From my limited experience, the East has a much harsher view of the West than vice verse: and this is encapsulated well in the respective teachings on intercommunion in the Catholic and Orthodox churches.

It is a beautiful thought, the whole of all legitimate tradition being subsumed in to one again, and the balance and wholeness of the Body of Christ being restored: the head must be tortured, as the body has been hanged, drawn, and quartered by the various schisms, especially that of the Protestants which keeps on fracturing at an exponential rate. I’m sure it says somewhere in the Bible, “the Body is the Temple of God: thou shalt not cut off the left hand to spite the right, nor torture oneself to cause the head to feel pain”.

The whole “breathing with two lungs” that Blessed Pope John Paul the Great spoke of (although applied slightly differently, as he originally spoke it as regards the Orthodox not in Communion with Rome, not the Communicant Orthodox/Eastern Catholics).

Could you point me to a resource that speaks of “bi-rituality”? If that is possible, it may cast a new light on why I have not been able to secure a transfer.


I’m also aware. But its pretty rare for someone who is young and does not steady know the rites (from the position of presider). It’s just uncommon.


Okay. It is rare. I only know of it because that is the case I am in.

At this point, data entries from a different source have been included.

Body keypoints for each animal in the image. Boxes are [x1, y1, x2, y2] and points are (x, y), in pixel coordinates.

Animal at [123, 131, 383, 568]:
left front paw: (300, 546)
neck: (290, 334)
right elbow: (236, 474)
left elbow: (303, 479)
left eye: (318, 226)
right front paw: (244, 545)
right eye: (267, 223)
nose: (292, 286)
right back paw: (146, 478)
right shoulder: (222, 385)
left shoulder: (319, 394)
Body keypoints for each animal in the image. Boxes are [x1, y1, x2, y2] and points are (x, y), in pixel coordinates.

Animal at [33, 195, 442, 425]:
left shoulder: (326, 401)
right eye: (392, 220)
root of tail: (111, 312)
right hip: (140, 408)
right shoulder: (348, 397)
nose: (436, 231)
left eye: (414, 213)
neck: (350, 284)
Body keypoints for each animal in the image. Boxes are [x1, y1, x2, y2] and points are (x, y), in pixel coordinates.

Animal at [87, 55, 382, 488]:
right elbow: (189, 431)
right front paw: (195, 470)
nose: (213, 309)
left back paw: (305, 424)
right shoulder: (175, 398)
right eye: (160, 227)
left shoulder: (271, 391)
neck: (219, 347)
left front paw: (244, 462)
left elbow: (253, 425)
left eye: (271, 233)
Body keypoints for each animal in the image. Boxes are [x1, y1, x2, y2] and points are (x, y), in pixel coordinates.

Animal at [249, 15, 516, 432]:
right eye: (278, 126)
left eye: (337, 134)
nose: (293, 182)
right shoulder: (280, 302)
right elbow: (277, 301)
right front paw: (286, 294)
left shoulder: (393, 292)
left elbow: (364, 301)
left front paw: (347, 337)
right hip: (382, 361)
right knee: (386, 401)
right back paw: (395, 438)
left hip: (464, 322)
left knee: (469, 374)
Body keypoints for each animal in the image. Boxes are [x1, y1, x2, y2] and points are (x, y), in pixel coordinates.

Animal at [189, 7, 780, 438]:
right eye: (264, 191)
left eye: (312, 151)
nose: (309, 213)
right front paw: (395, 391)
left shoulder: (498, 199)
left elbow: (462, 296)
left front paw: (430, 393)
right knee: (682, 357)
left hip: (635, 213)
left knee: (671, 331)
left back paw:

One does not need to know the rites to be bi-ritual. They need to know the rites to be given the faculties to practice both rites.


Yeah, thats all true. I’d asked our Rector about it before. His answer was that it is more likely to be approved if the candidate had grown up in one rite, as in being able to relate culturally, and then, having experienced some cultural change, as in moving to another country, and practicing in whatever rite was more presently available, then it would be considered.

Note: please don’t limit this to the examples provided, they’re just examples. There are many examples, but these are easy to identify. So they’re not really arguable. Cuz they don’t matter, cuz they’re just examples, and logic states that anecdotal evidence is fallacy. But still good for illustration. But on boards like these, some people might want to attack a straw man, it happens. But it doesn’t need to happen, cuz they’re just examples.